3. Patterns are Ruby regexes (escape special characters like `.` with `\\`)

**Why dependent has priority:** We use a conservative approach. `is_responsible: true`
makes a stronger claim ("this file has unit test coverage") than `is_dependent: true`.
If a test matches both patterns or no patterns, defaulting to "dependent" avoids
incorrectly inflating unit test coverage metrics. It's safer to under-claim than over-claim.
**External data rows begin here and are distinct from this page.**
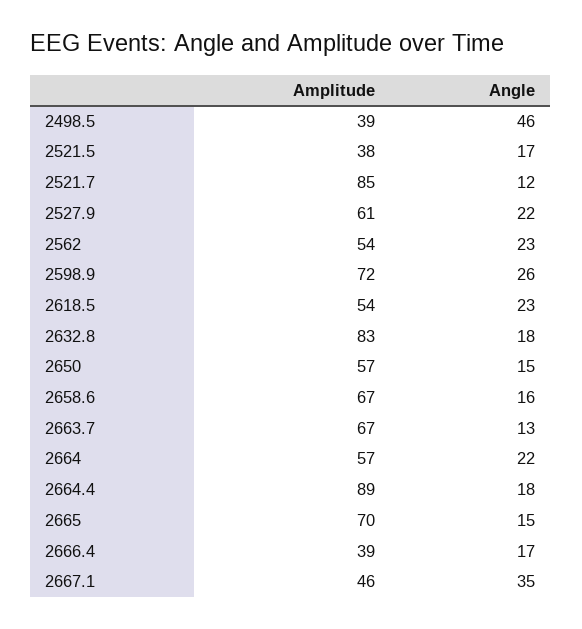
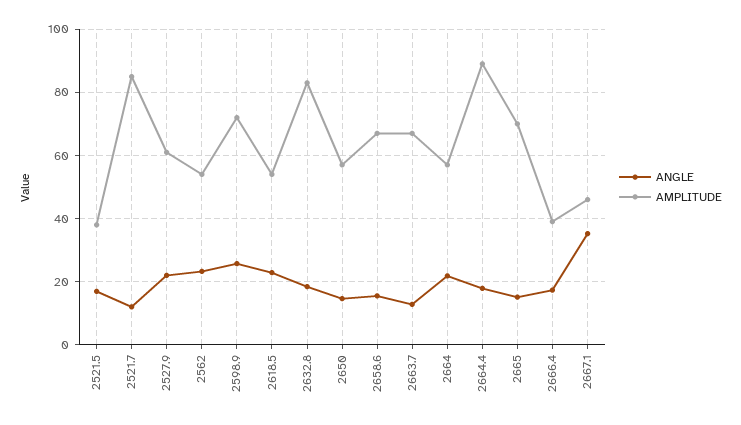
  {
    "Amplitude": {
-     "2498.5": 39,
      "2521.5": 38,
      "2521.7": 85,
      "2527.9": 61,
      "2562": 54,
      "2598.9": 72,
      "2618.5": 54,
      "2632.8": 83,
      "2650": 57,
      "2658.6": 67,
      "2663.7": 67,
      "2664": 57,
      "2664.4": 89,
      "2665": 70,
      "2666.4": 39,
      "2667.1": 46
    },
    "Angle": {
-     "2498.5": 46,
      "2521.5": 17,
      "2521.7": 12,
      "2527.9": 22,
      "2562": 23,
      "2598.9": 26,
      "2618.5": 23,
      "2632.8": 18,
      "2650": 15,
      "2658.6": 16,
      "2663.7": 13,
      "2664": 22,
      "2664.4": 18,
      "2665": 15,
      "2666.4": 17,
      "2667.1": 35
    }
  }

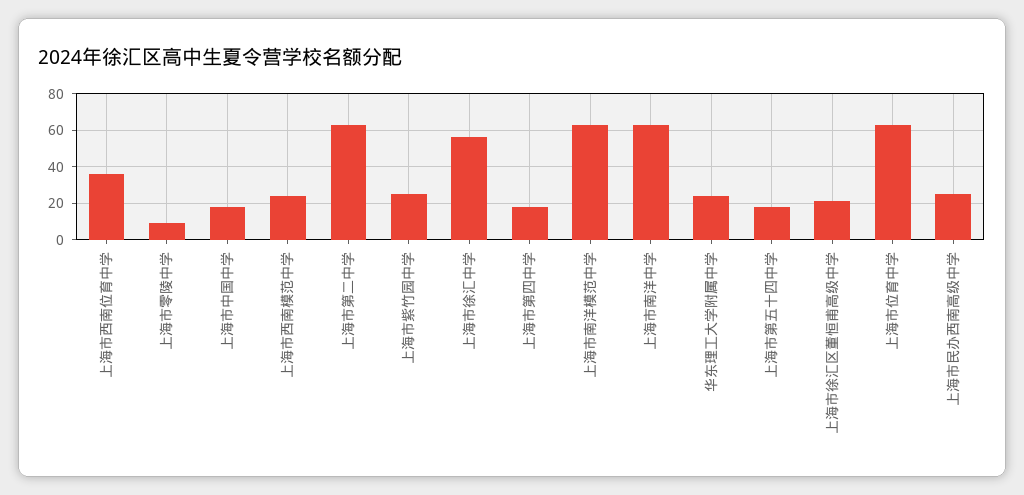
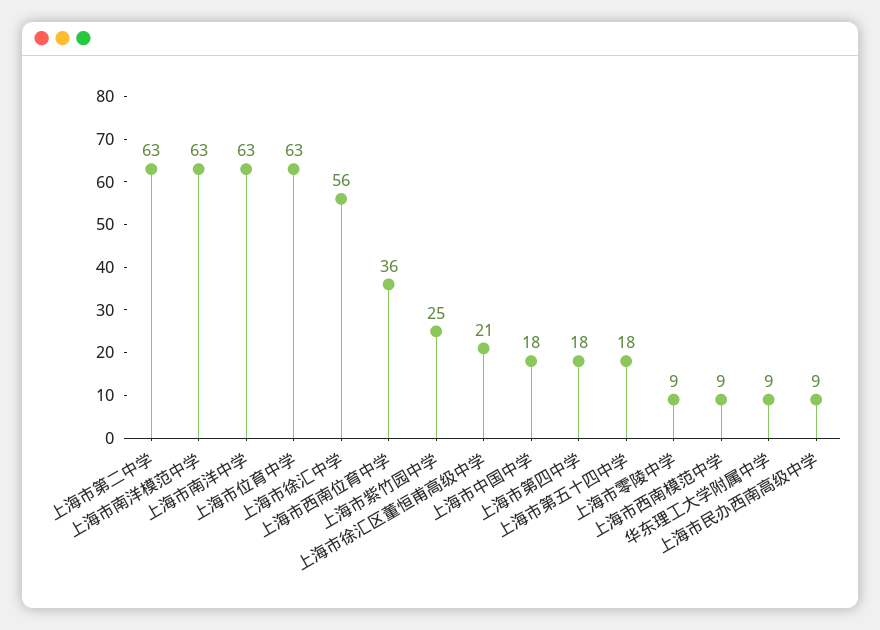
  {
    "上海市西南位育中学": 36,
    "上海市零陵中学": 9,
    "上海市中国中学": 18,
-   "上海市西南模范中学": 25,
+   "上海市西南模范中学": 9,
    "上海市第二中学": 63,
    "上海市紫竹园中学": 25,
    "上海市徐汇中学": 56,
    "上海市第四中学": 18,
    "上海市南洋模范中学": 63,
    "上海市南洋中学": 63,
-   "华东理工大学附属中学": 25,
+   "华东理工大学附属中学": 9,
    "上海市第五十四中学": 18,
    "上海市徐汇区董恒甫高级中学": 21,
    "上海市位育中学": 63,
-   "上海市民办西南高级中学": 25
+   "上海市民办西南高级中学": 9
  }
### Example: GitLab Configuration

```yaml
# .gitlab/coverage/responsibility_patterns.yml
responsible:
  # Backend unit test directories
  - "^spec/(models|controllers|services|workers|helpers|mailers|policies|presenters|uploaders|validators|lib|graphql|serializers|components)/"
  - "^ee/spec/(models|controllers|services|workers|helpers|mailers|policies|presenters|uploaders|validators|lib|graphql|serializers|components)/"
  # Frontend unit tests
  - "^spec/frontend/"
  - "^ee/spec/frontend/"
  # Go unit tests
  - "_test\\.go$"

dependent:
  # Backend integration tests
  - "^spec/(requests|features|system|integration)/"
  - "^ee/spec/(requests|features|system|integration)/"
  # Frontend integration tests
  - "^spec/frontend_integration/"
  - "^ee/spec/frontend_integration/"
  # E2E tests
  - "^qa/"
  # Go integration tests
  - "_integration_test\\.go$"
```

### Example: Standard Rails Project

```yaml
# config/responsibility_patterns.yml
responsible:
  - "^test/(models|controllers|services|helpers|mailers)/"
  - "^test/unit/"

dependent:
  - "^test/(integration|system)/"
  - "^spec/features/"
```

## Test-to-File Mappings

When a test map is provided, the module also exports test-to-source-file relationships
to a separate `test_file_mappings` table. This enables:

- **Coverage context for tests** - see which source files a specific test covers
- **Impact analysis** - understand which files would lose coverage if a test is quarantined
- **Flaky test triage** - correlate flaky tests with the source files they cover

## CLI

Example usage:

```bash
test-coverage \
  --test-reports 'rspec/*.json' \
  --coverage-report 'coverage/lcov.info' \
  --test-map 'mapping.json' \
  --responsibility-patterns 'config/responsibility_patterns.yml' \
  --clickhouse-url 'https://clickhouse.example.com' \
  --clickhouse-database 'coverage' \
  --clickhouse-username 'user'
```

See `exe/test-coverage --help` for full usage.